--- Source material Enclosed Below ---
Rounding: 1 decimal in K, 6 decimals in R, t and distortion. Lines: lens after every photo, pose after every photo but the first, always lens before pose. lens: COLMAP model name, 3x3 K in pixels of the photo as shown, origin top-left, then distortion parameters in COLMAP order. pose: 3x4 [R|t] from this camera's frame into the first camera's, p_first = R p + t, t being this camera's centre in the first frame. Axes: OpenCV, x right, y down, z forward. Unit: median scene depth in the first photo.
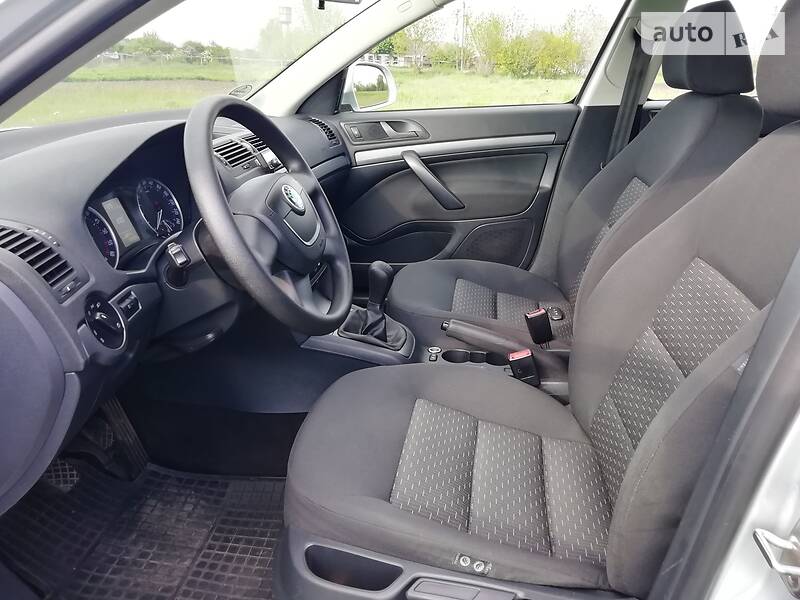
lens RADIAL K [[598.6, 0, 400.0], [0, 598.6, 300.0], [0, 0, 1]] dist [0.018677, -0.009312]
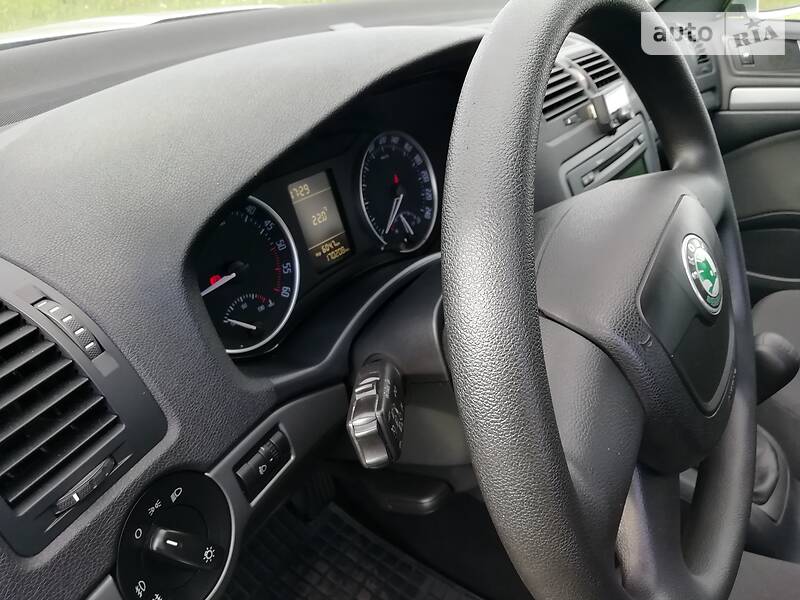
lens RADIAL K [[603.1, 0, 403.6], [0, 603.1, 299.6], [0, 0, 1]] dist [0.005228, -0.009148]
pose [[0.895195, 0.258513, -0.363037, -0.136996], [-0.197634, 0.960373, 0.196530, -0.129669], [0.399457, -0.104184, 0.910813, 0.389284]]
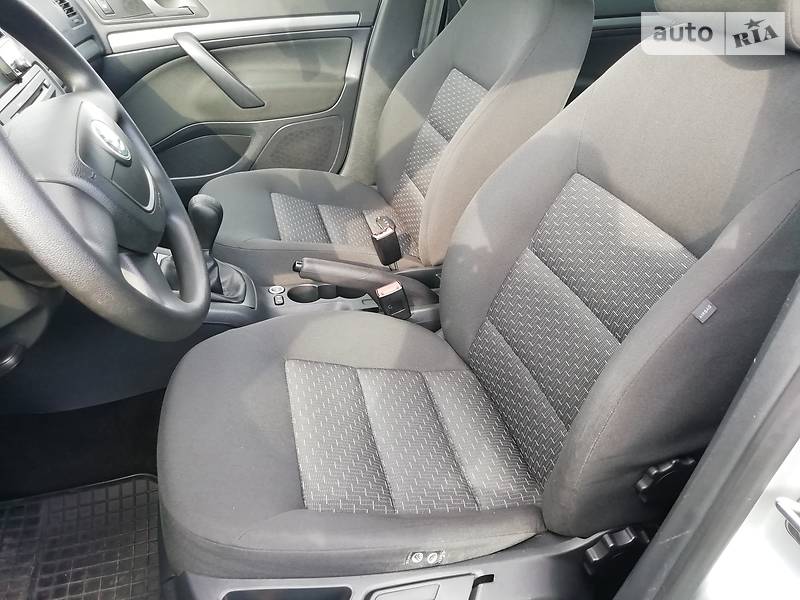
lens RADIAL K [[598.6, 0, 400.0], [0, 598.6, 300.0], [0, 0, 1]] dist [0.018677, -0.009312]
pose [[0.912330, -0.164390, 0.375006, -0.110698], [0.085559, 0.972186, 0.218022, -0.078125], [-0.400416, -0.166823, 0.901020, 0.163691]]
--- End of Enclosed Source material ---
* Work item *
A verbatim copy of the entries, without the pictures, is what this task requires.

* Response to the exercise *
Rounding: 1 decimal in K, 6 decimals in R, t and distortion. Lines: lens after every photo, pose after every photo but the first, always lens before pose. lens: COLMAP model name, 3x3 K in pixels of the photo as shown, origin top-left, then distortion parameters in COLMAP order. pose: 3x4 [R|t] from this camera's frame into the first camera's, p_first = R p + t, t being this camera's centre in the first frame. Axes: OpenCV, x right, y down, z forward. Unit: median scene depth in the first photo.
lens RADIAL K [[598.6, 0, 400.0], [0, 598.6, 300.0], [0, 0, 1]] dist [0.018677, -0.009312]
lens RADIAL K [[603.1, 0, 403.6], [0, 603.1, 299.6], [0, 0, 1]] dist [0.005228, -0.009148]
pose [[0.895195, 0.258513, -0.363037, -0.136996], [-0.197634, 0.960373, 0.196530, -0.129669], [0.399457, -0.104184, 0.910813, 0.389284]]
lens RADIAL K [[598.6, 0, 400.0], [0, 598.6, 300.0], [0, 0, 1]] dist [0.018677, -0.009312]
pose [[0.912330, -0.164390, 0.375006, -0.110698], [0.085559, 0.972186, 0.218022, -0.078125], [-0.400416, -0.166823, 0.901020, 0.163691]]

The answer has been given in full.